Pieter Rumaropen

Personal information
- Full name: Edison Pieter Rumaropen
- Date of birth: 13 November 1983 (age 42)
- Place of birth: Biak Numfor, Indonesia
- Height: 1.64 m (5 ft 4+1⁄2 in)
- Position: Attacking midfielder

Youth career
- 1998–2001: PPLP Papua
- 2001–2002: PSBS Biak

Senior career*
- Years: Team / Apps / (Gls)
- 2002–2015: Persiwa Wamena / 273 / (64)

= Pieter Rumaropen =

Indonesian footballer

Edison Pieter Rumaropen (born 13 November 1983 in Biak Numfor Regency, Papua, Indonesia) is an Indonesian former football player who last played for Persiwa Wamena. His position was striker and midfielder.

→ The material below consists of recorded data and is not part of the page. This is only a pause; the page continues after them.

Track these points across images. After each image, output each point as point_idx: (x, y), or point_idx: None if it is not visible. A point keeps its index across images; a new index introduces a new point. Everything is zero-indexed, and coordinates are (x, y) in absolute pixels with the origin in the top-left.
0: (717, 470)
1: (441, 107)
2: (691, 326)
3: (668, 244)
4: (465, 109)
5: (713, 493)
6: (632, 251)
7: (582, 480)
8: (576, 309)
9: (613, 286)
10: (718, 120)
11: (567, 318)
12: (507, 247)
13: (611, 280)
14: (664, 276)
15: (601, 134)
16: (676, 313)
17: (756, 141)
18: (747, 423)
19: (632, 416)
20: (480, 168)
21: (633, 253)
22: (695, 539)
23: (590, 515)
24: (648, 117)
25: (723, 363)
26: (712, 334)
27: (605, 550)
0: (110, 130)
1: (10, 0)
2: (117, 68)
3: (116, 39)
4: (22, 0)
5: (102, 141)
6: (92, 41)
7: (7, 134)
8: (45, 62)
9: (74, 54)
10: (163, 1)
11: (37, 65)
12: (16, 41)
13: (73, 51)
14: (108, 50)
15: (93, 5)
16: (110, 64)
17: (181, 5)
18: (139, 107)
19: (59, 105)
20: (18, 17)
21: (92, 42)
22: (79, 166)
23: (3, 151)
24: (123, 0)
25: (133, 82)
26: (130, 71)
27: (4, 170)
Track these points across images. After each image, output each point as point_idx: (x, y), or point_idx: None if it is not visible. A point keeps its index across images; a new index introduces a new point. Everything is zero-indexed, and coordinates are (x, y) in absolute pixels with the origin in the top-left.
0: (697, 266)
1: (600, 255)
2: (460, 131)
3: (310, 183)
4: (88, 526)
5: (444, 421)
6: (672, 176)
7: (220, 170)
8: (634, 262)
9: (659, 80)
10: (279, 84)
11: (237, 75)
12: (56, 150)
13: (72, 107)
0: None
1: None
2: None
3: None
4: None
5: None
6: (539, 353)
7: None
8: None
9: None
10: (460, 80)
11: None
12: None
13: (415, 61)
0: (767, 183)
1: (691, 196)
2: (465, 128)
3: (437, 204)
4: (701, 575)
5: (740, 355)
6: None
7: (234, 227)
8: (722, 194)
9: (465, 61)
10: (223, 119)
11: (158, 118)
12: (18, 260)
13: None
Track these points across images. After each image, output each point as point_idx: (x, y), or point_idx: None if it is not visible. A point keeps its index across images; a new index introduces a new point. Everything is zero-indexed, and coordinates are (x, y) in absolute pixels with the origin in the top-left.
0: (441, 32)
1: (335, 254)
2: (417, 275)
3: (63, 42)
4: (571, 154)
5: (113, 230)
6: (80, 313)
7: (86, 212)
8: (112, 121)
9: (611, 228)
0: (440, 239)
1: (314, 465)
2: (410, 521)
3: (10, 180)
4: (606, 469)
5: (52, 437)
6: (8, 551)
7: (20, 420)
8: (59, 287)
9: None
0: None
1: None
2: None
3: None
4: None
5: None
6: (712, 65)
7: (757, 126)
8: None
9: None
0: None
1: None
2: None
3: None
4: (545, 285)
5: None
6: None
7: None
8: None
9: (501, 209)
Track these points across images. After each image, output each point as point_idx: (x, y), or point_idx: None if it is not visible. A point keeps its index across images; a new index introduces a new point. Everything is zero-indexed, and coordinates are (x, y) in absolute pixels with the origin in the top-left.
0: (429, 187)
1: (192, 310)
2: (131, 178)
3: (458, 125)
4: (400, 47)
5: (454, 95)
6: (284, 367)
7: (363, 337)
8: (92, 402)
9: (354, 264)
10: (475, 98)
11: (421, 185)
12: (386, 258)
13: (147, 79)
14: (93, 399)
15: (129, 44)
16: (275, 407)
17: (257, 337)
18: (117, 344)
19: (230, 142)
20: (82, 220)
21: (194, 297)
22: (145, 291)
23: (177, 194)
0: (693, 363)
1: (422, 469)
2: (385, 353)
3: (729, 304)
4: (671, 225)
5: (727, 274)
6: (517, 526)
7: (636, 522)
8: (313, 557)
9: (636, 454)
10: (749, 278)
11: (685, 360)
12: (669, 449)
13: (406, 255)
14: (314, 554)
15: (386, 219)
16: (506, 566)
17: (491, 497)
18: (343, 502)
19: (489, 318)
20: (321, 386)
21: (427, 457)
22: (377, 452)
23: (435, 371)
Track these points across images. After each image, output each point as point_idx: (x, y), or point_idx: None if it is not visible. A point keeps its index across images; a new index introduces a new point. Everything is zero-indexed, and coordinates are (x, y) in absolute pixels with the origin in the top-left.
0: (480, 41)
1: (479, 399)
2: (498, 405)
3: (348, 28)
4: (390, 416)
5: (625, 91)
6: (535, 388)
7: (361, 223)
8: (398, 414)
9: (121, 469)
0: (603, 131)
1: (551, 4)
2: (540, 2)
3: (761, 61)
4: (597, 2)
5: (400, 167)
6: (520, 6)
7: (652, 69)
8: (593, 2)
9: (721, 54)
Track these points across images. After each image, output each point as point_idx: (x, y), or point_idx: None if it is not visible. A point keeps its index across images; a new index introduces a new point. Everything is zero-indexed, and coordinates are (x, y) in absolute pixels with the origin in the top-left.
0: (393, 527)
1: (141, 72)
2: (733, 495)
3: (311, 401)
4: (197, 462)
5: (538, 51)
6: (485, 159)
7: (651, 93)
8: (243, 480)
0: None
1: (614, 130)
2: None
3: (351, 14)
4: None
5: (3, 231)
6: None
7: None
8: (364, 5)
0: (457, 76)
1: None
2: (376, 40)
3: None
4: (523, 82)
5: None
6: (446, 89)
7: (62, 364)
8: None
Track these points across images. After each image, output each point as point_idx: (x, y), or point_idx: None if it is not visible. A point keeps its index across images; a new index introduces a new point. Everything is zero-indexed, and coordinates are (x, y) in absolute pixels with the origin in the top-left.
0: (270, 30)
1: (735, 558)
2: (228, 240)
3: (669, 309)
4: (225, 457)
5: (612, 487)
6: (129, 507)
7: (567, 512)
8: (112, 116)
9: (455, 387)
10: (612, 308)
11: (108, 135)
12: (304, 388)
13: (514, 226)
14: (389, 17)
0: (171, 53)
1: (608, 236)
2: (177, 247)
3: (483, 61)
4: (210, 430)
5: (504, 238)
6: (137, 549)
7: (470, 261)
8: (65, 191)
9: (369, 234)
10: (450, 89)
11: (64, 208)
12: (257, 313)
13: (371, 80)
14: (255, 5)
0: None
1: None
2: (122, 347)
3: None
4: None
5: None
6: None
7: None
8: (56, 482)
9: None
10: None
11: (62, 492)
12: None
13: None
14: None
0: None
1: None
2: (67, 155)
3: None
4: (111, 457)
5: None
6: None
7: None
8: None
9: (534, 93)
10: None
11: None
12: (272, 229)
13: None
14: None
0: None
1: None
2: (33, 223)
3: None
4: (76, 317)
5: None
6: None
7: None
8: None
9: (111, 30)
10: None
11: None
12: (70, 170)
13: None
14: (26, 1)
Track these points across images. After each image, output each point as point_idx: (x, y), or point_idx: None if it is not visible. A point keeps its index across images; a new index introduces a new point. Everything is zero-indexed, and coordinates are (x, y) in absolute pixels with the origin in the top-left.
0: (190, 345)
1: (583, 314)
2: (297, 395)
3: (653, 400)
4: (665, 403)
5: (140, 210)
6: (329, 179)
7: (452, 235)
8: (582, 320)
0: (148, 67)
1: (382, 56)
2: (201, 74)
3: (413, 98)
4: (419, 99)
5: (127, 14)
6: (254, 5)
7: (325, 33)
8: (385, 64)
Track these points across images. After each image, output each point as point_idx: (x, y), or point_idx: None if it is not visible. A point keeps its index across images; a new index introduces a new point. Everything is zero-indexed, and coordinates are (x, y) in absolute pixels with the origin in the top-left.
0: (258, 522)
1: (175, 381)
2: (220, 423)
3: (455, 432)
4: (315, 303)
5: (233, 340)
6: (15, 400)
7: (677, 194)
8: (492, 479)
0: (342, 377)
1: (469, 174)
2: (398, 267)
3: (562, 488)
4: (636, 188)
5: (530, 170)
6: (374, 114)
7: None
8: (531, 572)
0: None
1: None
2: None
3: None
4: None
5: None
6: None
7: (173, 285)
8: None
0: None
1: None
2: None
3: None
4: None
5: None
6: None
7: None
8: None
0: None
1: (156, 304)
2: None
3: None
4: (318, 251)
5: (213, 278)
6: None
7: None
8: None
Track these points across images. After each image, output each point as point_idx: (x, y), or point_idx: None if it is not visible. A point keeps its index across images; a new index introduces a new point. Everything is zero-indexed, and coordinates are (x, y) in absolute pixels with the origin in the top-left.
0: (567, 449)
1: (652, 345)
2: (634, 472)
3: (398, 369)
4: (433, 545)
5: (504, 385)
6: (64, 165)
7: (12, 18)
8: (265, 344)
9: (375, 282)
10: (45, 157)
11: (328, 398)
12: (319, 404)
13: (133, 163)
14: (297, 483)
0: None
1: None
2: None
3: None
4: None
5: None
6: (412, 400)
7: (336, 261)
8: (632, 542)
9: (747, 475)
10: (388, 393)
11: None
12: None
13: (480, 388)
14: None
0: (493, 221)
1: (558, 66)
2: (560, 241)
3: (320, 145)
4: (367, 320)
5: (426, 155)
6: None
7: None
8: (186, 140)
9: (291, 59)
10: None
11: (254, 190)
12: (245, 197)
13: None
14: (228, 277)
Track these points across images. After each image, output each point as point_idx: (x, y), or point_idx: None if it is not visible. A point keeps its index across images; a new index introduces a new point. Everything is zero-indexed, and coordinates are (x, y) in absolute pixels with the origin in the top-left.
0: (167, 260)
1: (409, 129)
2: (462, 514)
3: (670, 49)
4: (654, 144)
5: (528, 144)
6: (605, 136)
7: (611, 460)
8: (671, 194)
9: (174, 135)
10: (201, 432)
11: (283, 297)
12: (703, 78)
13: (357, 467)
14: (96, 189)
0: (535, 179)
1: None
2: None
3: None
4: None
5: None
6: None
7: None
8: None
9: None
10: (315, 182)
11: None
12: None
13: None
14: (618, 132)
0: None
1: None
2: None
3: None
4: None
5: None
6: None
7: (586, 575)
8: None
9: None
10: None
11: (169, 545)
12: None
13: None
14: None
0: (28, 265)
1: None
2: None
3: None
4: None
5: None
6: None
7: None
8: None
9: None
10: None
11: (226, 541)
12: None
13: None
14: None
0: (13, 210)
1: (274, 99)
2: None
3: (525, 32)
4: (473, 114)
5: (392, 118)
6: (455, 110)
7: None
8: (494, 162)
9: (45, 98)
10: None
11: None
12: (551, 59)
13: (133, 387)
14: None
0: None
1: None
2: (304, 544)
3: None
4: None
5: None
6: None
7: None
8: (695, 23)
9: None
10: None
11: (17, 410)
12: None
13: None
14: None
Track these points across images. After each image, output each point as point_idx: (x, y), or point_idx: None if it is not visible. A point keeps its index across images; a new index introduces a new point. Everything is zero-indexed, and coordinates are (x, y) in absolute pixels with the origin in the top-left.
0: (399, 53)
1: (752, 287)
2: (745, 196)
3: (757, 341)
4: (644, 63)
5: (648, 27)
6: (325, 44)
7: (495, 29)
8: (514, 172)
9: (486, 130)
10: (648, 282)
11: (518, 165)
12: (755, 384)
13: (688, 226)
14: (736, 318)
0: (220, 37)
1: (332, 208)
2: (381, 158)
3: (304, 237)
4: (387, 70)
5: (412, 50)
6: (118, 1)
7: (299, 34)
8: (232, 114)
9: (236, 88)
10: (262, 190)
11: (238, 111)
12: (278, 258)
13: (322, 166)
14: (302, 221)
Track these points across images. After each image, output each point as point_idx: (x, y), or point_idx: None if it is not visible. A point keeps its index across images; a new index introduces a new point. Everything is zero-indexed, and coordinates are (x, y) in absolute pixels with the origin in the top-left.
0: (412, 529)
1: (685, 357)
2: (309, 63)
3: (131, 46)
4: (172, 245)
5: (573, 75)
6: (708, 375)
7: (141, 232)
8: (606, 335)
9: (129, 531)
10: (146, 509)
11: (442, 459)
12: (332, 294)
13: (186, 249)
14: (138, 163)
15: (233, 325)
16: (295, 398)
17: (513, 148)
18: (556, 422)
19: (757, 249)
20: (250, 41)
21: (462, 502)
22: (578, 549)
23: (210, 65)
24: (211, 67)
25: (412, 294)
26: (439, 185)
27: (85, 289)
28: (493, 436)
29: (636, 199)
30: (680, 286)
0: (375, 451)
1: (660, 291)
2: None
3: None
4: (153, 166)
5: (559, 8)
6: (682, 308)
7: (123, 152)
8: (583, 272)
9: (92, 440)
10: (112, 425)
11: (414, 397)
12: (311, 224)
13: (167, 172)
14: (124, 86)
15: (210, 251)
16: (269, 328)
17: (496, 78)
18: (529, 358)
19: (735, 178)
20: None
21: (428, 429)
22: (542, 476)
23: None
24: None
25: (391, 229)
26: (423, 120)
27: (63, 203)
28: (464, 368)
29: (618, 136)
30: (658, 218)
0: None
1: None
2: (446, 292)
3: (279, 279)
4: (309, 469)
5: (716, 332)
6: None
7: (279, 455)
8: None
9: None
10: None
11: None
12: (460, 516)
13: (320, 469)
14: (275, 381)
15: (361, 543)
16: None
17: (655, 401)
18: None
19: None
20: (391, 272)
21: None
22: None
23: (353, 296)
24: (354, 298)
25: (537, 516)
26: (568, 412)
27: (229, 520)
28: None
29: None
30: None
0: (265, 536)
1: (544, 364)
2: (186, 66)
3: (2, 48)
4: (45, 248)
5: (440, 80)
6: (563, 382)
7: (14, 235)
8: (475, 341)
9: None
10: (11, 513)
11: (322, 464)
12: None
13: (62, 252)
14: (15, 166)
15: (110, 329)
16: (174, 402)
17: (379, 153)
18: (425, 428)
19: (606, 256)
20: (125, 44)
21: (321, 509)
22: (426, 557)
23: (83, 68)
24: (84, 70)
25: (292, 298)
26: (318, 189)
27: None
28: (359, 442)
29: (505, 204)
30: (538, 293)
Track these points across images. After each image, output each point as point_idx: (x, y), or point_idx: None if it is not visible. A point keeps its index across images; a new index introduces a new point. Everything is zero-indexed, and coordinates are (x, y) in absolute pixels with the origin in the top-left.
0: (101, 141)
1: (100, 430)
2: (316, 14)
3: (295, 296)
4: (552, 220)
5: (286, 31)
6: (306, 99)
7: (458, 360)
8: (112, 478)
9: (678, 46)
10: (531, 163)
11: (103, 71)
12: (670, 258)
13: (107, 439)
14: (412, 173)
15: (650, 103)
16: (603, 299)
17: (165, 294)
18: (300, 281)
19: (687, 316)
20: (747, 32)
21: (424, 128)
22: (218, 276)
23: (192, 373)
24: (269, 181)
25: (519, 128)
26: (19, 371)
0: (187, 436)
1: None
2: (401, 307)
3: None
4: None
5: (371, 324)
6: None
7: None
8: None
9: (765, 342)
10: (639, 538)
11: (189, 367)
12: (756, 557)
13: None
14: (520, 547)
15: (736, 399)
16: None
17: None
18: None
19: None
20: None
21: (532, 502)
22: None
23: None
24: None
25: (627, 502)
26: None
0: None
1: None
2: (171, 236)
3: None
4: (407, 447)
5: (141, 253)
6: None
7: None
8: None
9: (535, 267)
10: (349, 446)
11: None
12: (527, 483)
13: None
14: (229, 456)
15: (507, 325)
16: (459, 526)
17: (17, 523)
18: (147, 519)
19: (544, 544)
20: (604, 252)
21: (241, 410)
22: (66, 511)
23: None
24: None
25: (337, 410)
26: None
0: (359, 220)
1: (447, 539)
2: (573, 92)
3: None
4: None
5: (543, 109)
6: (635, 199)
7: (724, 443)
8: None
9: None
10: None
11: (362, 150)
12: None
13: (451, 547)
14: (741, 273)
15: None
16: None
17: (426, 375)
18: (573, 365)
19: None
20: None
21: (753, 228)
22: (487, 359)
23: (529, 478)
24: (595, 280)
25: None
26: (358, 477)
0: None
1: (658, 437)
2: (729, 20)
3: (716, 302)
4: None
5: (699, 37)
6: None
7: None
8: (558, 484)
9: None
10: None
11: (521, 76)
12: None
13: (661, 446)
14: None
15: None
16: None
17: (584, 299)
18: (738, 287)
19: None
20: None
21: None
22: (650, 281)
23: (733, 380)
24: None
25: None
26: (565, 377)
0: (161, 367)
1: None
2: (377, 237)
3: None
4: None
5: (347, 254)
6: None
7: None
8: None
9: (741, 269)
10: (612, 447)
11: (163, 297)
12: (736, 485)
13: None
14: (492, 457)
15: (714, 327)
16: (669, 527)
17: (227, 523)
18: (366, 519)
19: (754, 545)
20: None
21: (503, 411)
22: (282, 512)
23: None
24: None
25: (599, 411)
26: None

During a league match against Pelita Bandung Raya on 21 April 2013, Rumaropen assaulted the referee, punching him in the face after he had awarded a penalty against Persiwa Wamena. The official left the field, bleeding from his torn lower lip, and Rumaropen was given a red card. As a result of the assault Rumaropen was banned for life by PSSI, the Football Association of Indonesia.

Despite the life ban, Rumaropen still played for Persiwa Wamena on Premier League after getting relegated from Super League that year. He had a son, Diego Rumaropen, member of Indonesian National Police which was killed by TPNPB.